## WHAT TO WORK ON:
- a) Can you quote the email thread about asynchronous Elastica requests word for word from "On Wed, Sep 9, 2015 at 10:11" to "have no effect?"?
- b) Could you continue the email thread about asynchronous Elastica requests from the point where it stops?

## PASSAGE SHOWN:
◇ ◇ ◇ ◇ ◇
This would allow them to be run in parallel, yes. Being in separate
databases means extra last-minute checks for existence or security (CYA for
if deletes get missed) are skipped as interwiki links are generated, but
overall not a big deal and an expected loss as part of the interwiki search.

On Wed, Sep 9, 2015 at 10:11 AM, Kevin Smith <[email protected]> wrote:

> Would this help if we wanted to simultaneously search multiple wikis, or
> are those in separate databases so it would have no effect?
>
>
> Kevin Smith
> Agile Coach, Wikimedia Foundation
>
>
> On Wed, Sep 9, 2015 at 5:18 AM, David Causse <[email protected]>
> wrote:
>
>> Thanks Erik!
>>
>> This is very promising and it opens a lot of new possibilities.
>> Guessing the gain is pretty hard but I think we run many small requests
>> where network overhead is quite high compared to the actual work done by
>> elastic. This would definitely help.
>>
>> Le 08/09/2015 21:01, Erik Bernhardson a écrit :
>>
>> The php engine used in prod by the wmf, hhvm, has built in support for
>> shared (non-preemptive) concurrency via async/await keywords[1][2]. Over
>> the weekend i spent some time converting the Elastica client library we use
>> to work asynchronously, which would essentially let us continue on
>> performing other calculations in the web request while network requests are
>> processing. I've only ported over the client library[3], not the
>> CirrusSearch code. Also this is not a complete port, there are a couple
>> code paths that work but most of the test suite still fails.
◇ ◇ ◇ ◇ ◇
## GIVEN DATA:

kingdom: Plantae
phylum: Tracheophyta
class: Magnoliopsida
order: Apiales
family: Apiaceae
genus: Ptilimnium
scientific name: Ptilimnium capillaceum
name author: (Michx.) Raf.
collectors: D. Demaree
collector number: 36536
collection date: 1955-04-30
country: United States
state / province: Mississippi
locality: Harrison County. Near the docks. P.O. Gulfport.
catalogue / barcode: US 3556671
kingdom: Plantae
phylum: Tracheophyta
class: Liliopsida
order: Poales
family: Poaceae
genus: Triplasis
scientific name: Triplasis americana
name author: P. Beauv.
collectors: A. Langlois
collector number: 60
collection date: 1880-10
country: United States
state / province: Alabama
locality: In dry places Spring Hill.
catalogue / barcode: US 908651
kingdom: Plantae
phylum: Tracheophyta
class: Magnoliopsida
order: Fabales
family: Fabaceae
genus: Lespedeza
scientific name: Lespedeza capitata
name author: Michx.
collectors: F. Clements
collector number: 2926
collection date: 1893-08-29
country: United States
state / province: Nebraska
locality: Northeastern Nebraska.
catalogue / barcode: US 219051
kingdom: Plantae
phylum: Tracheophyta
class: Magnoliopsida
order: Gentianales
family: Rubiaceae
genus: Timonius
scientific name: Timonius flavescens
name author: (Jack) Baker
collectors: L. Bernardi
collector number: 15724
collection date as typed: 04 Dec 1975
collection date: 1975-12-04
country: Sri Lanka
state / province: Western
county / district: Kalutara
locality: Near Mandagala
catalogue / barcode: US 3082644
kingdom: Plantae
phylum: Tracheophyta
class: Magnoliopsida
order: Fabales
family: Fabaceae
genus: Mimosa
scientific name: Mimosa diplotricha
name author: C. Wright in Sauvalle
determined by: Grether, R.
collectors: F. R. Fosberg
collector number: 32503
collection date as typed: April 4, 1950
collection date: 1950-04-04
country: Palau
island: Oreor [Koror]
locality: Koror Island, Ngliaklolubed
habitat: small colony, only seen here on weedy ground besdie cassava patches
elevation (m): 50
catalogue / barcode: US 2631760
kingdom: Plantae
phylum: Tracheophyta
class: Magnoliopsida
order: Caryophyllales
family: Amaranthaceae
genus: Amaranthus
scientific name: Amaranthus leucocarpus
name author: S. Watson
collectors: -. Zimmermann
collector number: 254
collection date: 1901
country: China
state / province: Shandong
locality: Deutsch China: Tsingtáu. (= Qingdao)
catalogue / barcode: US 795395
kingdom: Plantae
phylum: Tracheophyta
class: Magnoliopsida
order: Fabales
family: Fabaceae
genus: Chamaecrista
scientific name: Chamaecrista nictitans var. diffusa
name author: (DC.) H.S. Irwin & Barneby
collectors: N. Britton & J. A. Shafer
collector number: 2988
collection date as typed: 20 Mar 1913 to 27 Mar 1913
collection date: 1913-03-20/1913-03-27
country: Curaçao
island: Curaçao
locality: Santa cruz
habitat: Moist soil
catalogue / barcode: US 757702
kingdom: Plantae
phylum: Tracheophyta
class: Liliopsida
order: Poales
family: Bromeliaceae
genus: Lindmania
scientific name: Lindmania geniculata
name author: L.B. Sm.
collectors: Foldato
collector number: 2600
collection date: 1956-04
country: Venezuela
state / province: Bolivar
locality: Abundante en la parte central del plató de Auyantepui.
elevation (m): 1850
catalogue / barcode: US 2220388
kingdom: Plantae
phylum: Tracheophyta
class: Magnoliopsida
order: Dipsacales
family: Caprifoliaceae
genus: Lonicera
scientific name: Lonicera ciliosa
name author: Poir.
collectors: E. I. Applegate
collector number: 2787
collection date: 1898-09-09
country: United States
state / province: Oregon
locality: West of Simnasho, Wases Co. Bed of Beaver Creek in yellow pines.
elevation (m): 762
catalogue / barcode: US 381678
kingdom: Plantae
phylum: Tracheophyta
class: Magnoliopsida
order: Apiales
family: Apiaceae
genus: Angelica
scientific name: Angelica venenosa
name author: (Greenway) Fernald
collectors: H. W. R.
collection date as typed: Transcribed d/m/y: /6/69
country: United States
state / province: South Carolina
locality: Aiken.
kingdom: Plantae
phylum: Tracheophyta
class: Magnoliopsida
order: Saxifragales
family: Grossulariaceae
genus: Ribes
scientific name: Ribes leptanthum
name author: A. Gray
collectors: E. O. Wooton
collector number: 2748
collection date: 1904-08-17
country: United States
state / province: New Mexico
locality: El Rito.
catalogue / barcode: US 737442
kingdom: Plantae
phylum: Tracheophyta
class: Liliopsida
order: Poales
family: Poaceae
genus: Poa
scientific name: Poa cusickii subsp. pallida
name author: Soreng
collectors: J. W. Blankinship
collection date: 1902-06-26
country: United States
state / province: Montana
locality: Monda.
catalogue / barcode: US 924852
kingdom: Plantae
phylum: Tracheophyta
◇ ◇ ◇ ◇ ◇
## ANSWERS FOR THIS EXERCISE:
- a)
On Wed, Sep 9, 2015 at 10:11 AM, Kevin Smith <[email protected]> wrote:

> Would this help if we wanted to simultaneously search multiple wikis, or
> are those in separate databases so it would have no effect?

- b)
>>
>> The most obvious place we could see a benefit from this is when multiple
>> queries are issued to elasticsearch from a single web request. If the
>> second query doesn't depend on the results of the first it can be issued in
>> parallel. This is actually somewhat common use case, for example doing a
>> full text and a title search in the same request. I'm wary of making much
>> of a guess in terms of actual latency reduction we could expect, but maybe
>> on the order of 50 to 100 ms in cases which we currently perform requests
>> serially and we have enough work to process. Really its hard to say at this
>> point.
>>
>> In addition to making some existing code faster, having the ability to do
>> multiple network operations in an async manner opens up other possibilities
>> when we are implementing things in the future.  In closing, this currently
>> isn't going anywhere it was just something interesting to toy with.  I
>> think it could be quite interesting to investigate further.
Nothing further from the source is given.